Ippolit tells a long story about how he was able, by chance, to help a man whose family was in dire poverty. The lesson of the story is that one individual action has innumerable consequences that remain hidden. Next, he reveals that he has had some business with Rogozhin and has been to his house, where he saw the copy of Holbein's painting of Christ (the same one mentioned in Part 2, Chapter 4). While most representations of Jesus after his crucifixion reflect "a shade of extraordinary beauty in his face," this one is fully "the corpse of a man who had endured infinite suffering." The picture reflects nature alone, the body of a dead man after he has been tormented. Ippolit wonders how his followers could, after seeing such a corpse, believe that Jesus would be resurrected. In the picture nature is like "some huge machine of the most modern construction." This machine looks to him like it has "senselessly seized, crushed, and swallowed up, blankly and unfeelingly, a great and priceless being." The painting expresses "the dark, insolent, and senselessly eternal power to which everything is subjected."

Ippolit also claims Rogozhin came to his room in the middle of the night, sat down, and looked at him without speaking, and Ippolit did the same for spite. This went on for some 20 minutes, and it crossed Ippolit's mind that he was seeing an apparition. After being humiliated by this vision, Ippolit resolves "it is impossible to remain in a life that assumes such strange, offensive forms."

Analysis

Ippolit would perhaps like to be a true nihilist and believe that life is meaningless, but he can't help but write a manifesto in an attempt to make some impression on the people around him and imbue his dying with some meaning. He wants people to believe he is brave, and he would like them to love him. He also writes the manifesto to make sense of his own thoughts and feelings in the face of the terrible pressure and terror he must feel because of impending death.

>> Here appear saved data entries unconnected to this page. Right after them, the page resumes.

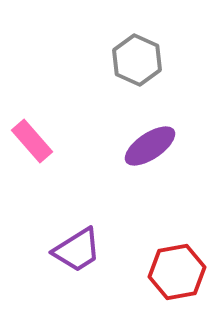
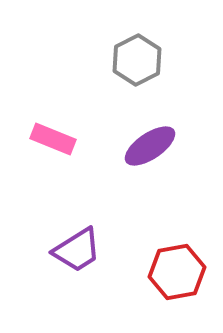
gray hexagon: rotated 9 degrees clockwise
pink rectangle: moved 21 px right, 2 px up; rotated 27 degrees counterclockwise
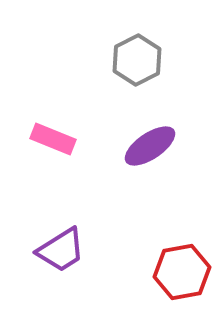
purple trapezoid: moved 16 px left
red hexagon: moved 5 px right
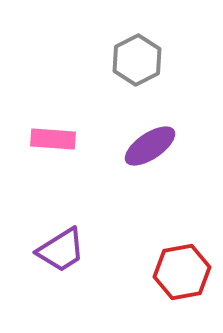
pink rectangle: rotated 18 degrees counterclockwise
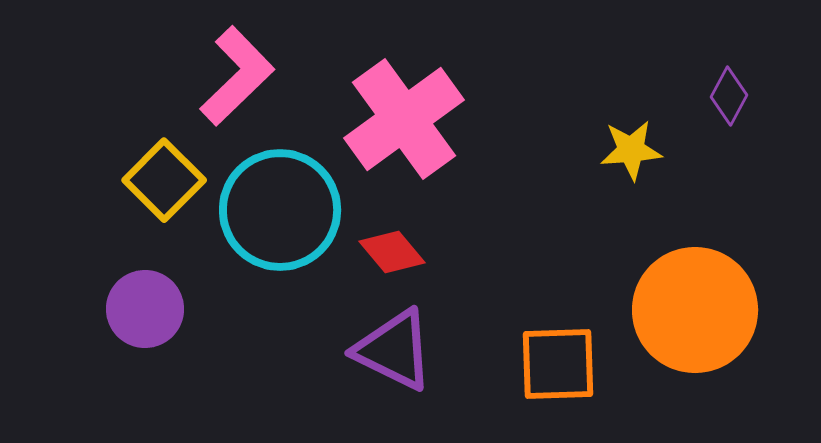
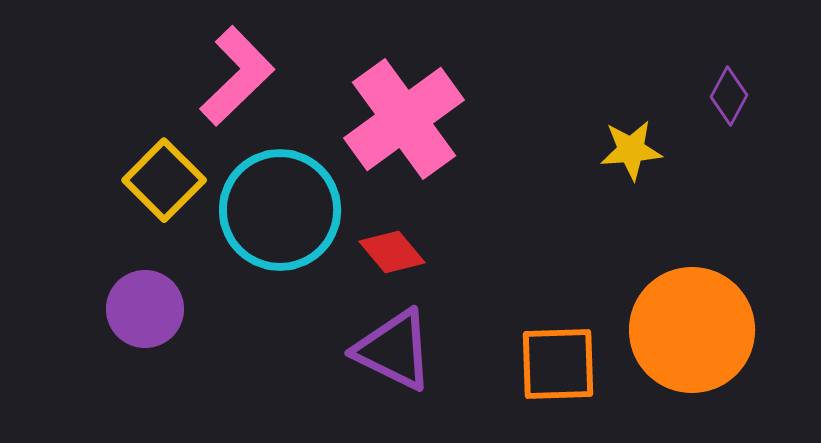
orange circle: moved 3 px left, 20 px down
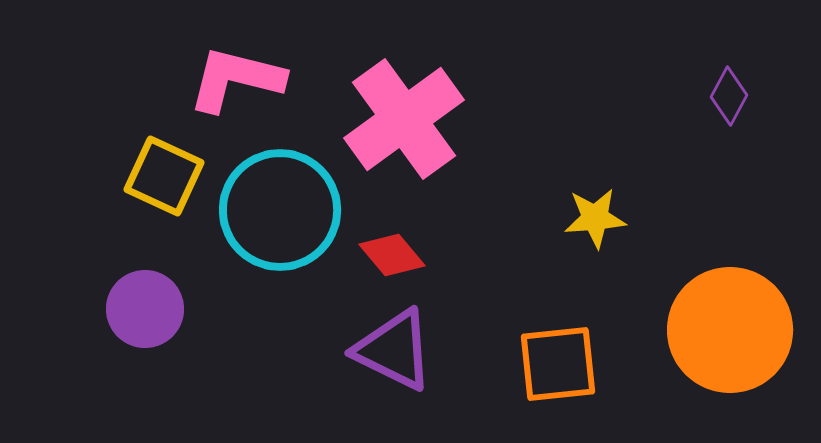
pink L-shape: moved 1 px left, 3 px down; rotated 122 degrees counterclockwise
yellow star: moved 36 px left, 68 px down
yellow square: moved 4 px up; rotated 20 degrees counterclockwise
red diamond: moved 3 px down
orange circle: moved 38 px right
orange square: rotated 4 degrees counterclockwise
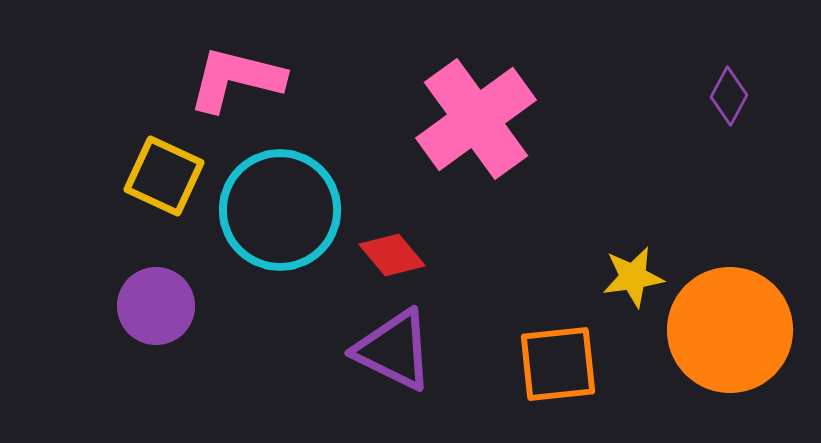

Since Ippolit is a materialist, he inevitably must end up in despair. In the story of how he helped the impoverished man and his family, Ippolit shows how he did a good deed for its repercussions. This is one way in which people attempt to overcome their mortality—by leaving good works behind them. As literary critic Roger Anderson notes, the monstrous scorpion of Ippolit's dream symbolizes the blind, relentless force of nature, which eventually destroys everything in its maw. To face the death of his material body without hope of metaphysical reprieve makes Ippolit feel as if he is "squashed like a fly."

The Holbein painting of the dead Christ is described in detail in Part 3, Chapter 6, and for Ippolit the lifeless body is confirmation that man is nothing more than his material existence. Ippolit wonders how Jesus's followers could have believed in his resurrection after looking at Christ's human corpse. The subtext here considers how any human being, looking into the abyss of the body's corruption after death, can possibly believe in their own resurrection, or rather, the continuation of their existence on an immaterial plane. The corpse is "a vision of man's terminal objectification in nature," says Roger Anderson. Science can accurately describe the process of decay after death, and on the material level "prove ... humanity's eventual disappearance into an oblivion."

Ippolit's powerfully dark and hopeless vision is the flipside of Dostoevsky's ardent faith, one of the polyphonic voices in The Idiot that cannot be ignored. Ippolit either dreams of Rogozhin as the devil or encounters him in some way in his room. Rogozhin represents the result of materialism taken to its outer limit of despair, and for this reason Ippolit can no longer remain in a life shaped into such an offensive form.